*** Begin section ***

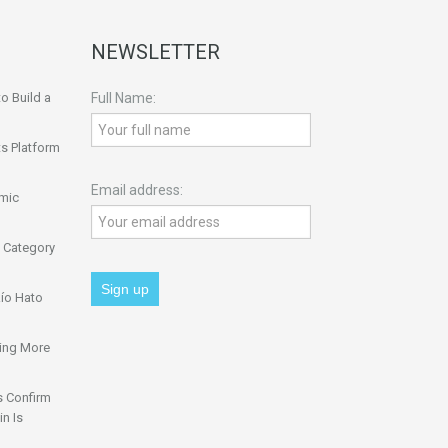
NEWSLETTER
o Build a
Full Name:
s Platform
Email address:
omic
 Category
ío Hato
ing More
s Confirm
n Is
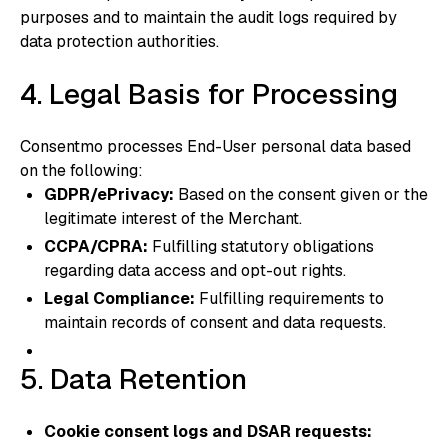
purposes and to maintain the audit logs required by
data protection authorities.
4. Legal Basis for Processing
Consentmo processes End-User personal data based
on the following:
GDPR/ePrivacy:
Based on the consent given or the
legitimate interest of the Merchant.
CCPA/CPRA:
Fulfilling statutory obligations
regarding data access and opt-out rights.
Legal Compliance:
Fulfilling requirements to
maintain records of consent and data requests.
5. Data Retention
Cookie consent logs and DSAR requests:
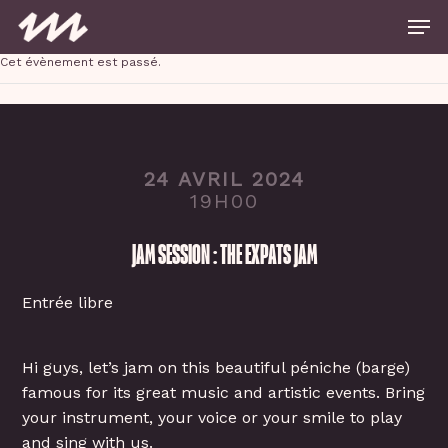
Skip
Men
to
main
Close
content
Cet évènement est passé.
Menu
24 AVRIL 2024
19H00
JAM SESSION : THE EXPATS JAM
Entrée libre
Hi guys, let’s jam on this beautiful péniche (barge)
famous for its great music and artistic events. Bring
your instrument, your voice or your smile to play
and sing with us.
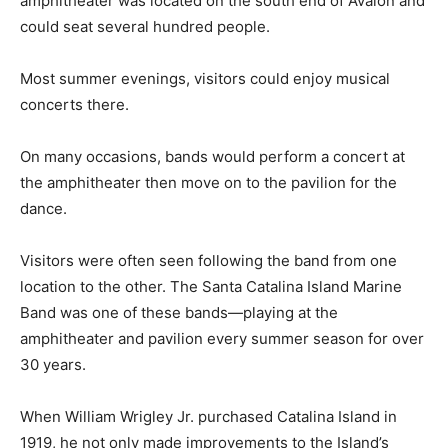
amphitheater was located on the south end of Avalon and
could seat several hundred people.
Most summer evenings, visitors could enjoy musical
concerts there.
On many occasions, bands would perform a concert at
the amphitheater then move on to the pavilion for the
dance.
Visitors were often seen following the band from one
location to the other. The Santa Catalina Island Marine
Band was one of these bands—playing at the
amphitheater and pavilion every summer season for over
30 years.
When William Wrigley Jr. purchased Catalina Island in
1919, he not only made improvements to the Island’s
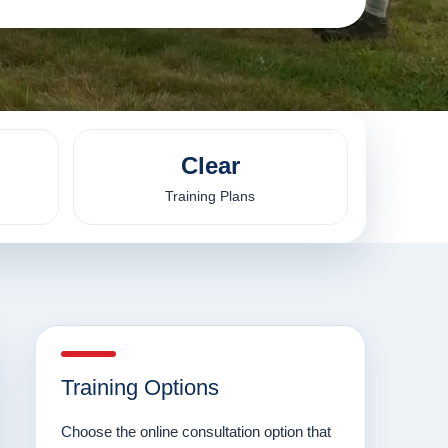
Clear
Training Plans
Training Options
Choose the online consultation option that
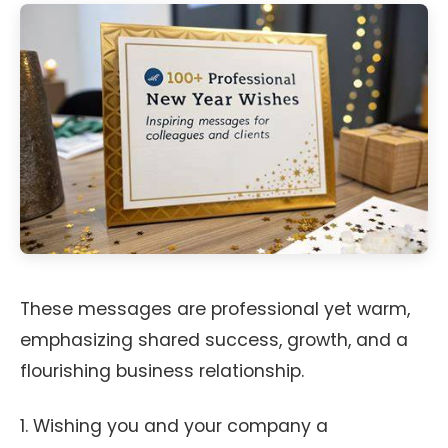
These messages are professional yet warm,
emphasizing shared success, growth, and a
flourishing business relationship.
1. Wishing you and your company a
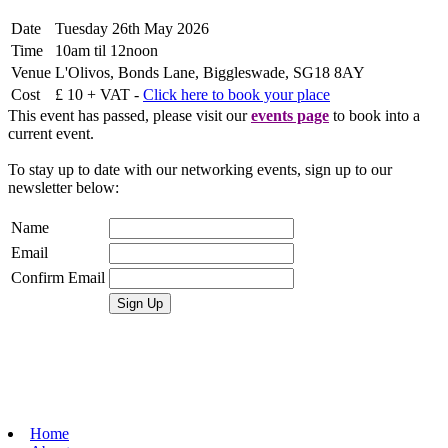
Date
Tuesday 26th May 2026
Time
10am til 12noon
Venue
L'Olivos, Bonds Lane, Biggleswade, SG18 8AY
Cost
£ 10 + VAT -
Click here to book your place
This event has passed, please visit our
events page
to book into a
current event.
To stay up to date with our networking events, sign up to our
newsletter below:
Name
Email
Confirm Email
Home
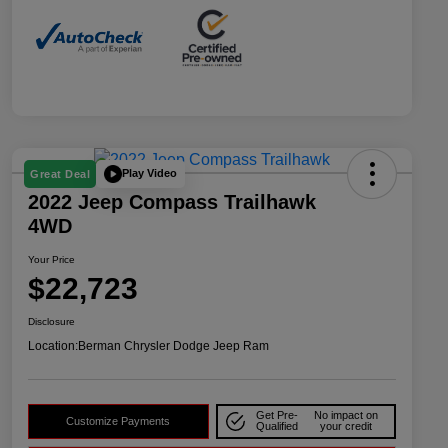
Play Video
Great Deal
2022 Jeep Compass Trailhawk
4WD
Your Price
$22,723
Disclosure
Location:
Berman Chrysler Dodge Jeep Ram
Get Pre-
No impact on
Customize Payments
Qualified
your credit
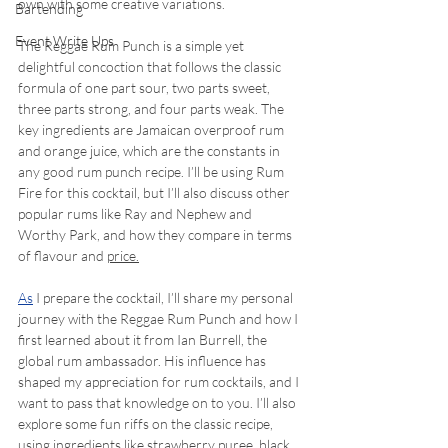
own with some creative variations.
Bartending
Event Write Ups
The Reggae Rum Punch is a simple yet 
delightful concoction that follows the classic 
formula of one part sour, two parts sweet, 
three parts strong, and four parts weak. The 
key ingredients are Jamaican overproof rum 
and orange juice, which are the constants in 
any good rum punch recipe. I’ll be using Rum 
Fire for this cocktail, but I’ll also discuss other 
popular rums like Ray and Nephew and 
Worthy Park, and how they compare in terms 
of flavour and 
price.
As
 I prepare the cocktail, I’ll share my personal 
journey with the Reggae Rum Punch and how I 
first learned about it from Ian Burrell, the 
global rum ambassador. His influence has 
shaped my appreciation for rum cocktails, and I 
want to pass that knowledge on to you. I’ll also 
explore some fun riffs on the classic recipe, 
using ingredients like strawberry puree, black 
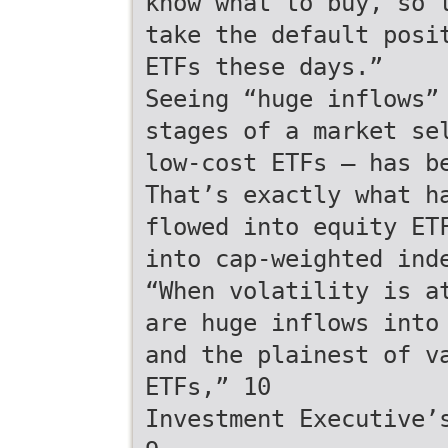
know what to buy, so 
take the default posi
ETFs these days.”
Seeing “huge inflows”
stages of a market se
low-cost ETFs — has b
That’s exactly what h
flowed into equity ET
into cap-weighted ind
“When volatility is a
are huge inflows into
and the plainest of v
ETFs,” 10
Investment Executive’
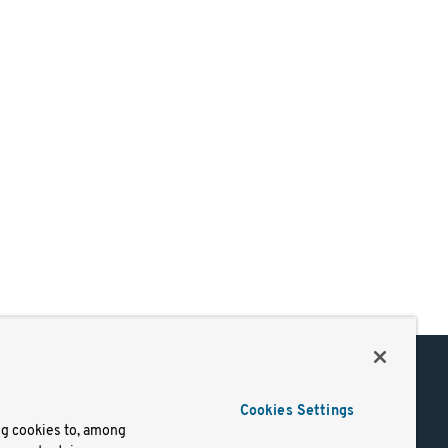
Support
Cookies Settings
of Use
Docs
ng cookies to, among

*** End section ***

WORK INSTRUCTIONS: Within the material above, show every line that includes "recipe".

RESPONSE FOR THIS EXERCISE:
any good rum punch recipe. I’ll be using Rum 
explore some fun riffs on the classic recipe, 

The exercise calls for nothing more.